Everybody is important to us. Every kid matters, every neighborhood matters.
And Food for Good’s mandate has never been more urgent. According to Food Security Information Network, more than 11 million children across the U.S. live in food-insecure homes, a number that has more than tripled during the pandemic. That scarcity
worsens during summer months because kids don’t have access to school meal programs, and parents may not have the funds to provide three meals a day. “The parents have to spend more on meals in the summertime, but their income doesn’t
change,” Eltoreon explains.
Food for Good’s St. Louis team has already distributed more than one million meals during the pandemic, and Eltoreon is preparing for an even busier summer, packing boxes to be shipped to families or prepared for contactless drop-offs. The team
expects to double its routes and add a weekend program with the hopes of delivering up to 1.2 million meals this summer.
Eltoreon loading meals into a Food for Good truck.
Eltoreon works to ensure Food for Good reaches the communities that need it most. He has thrown block parties to create a setting where families feel comfortable accepting free meals. (“People don’t like to feel needy,” he explains.)

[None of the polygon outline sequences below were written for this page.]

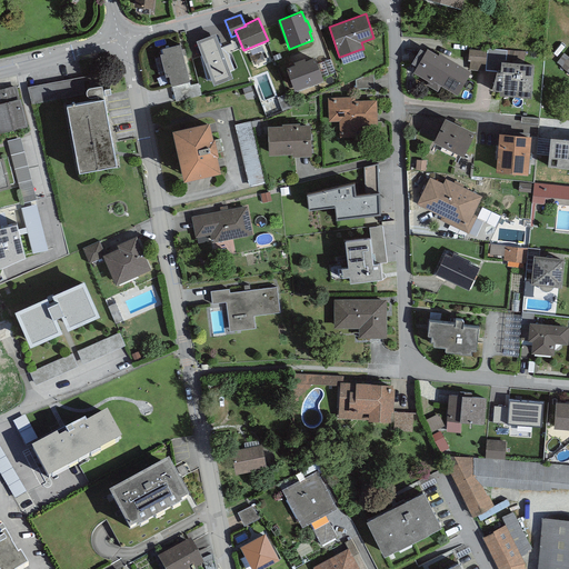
[(215,33),(195,40),(200,53),(196,55),(206,83),(211,81),(213,86),(233,79),(231,72),(235,70),(225,45),(219,46),(215,33)]
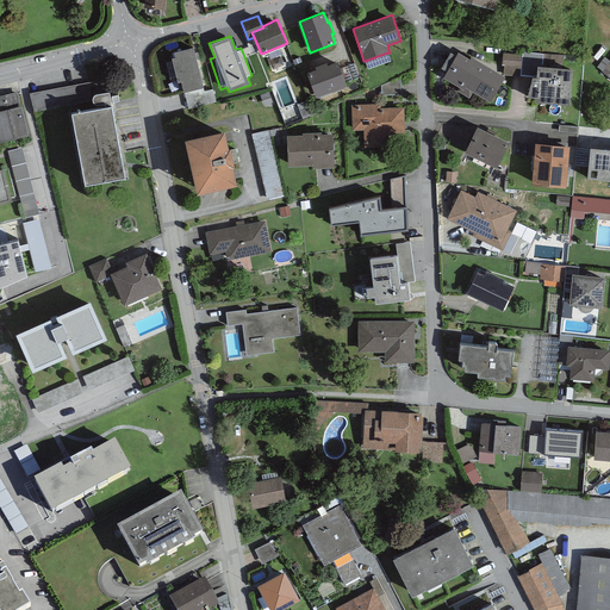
[(194,47),(173,51),(174,57),(172,57),(173,61),(166,62),(169,79),(176,78),(178,81),(181,80),(184,91),(203,86),(204,86),(194,47)]
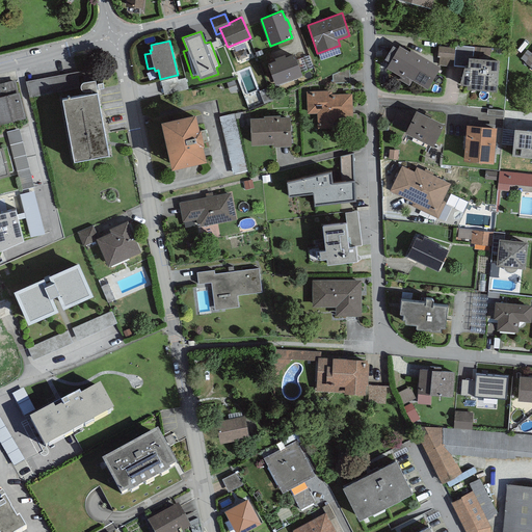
[(441,67),(410,49),(409,51),(400,45),(387,67),(400,75),(399,78),(409,84),(413,79),(427,88),(441,67)]
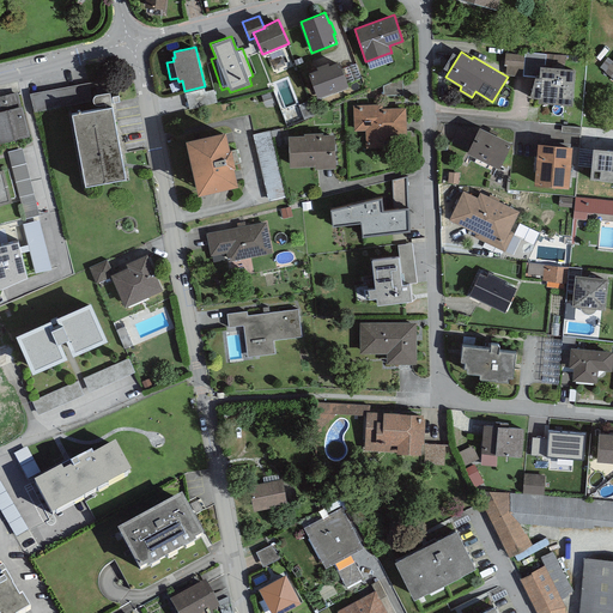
[(393,61),(389,53),(366,61),(370,70),(393,61)]
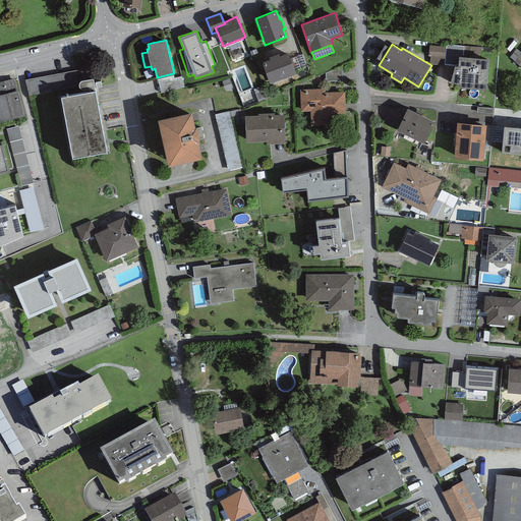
[(430,55),(429,63),(445,64),(446,47),(429,45),(428,55),(430,55)]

And he visits distribution sites to make sure all his partners know they are vital to Food for Good’s cause. “I want to let them know that everybody is important to us,” Eltoreon says. “Every kid matters, every neighborhood
matters.”
That sense of commitment has helped Eltoreon rise up in the ranks at Food for Good. “I have to act as an owner and make the decision to act as if they’re my dollars, they’re my employees, they’re my family.”
I have to act as an owner and make the decision to act as if they’re my dollars, they’re my employees, they’re my family.
Working for a company that aligns with his values helps, too. “PepsiCo has been 100 percent behind my back when it comes to my community work and who I am as an individual,” he says. Eltoreon also admires the company’s commitment to
invest more than $400 million to lift up Black communities. “For me as a young Black leader, that is huge,” he says.
What Eltoreon loves most about his work, though, is meeting the kids. “That’s kind of the highlight of the job,” he says. “During COVID, not being able to do that was a big drag. But at the same time, I know that we’re feeding
the kids. That’s our mission and our goal. So that keeps me coming in every day.”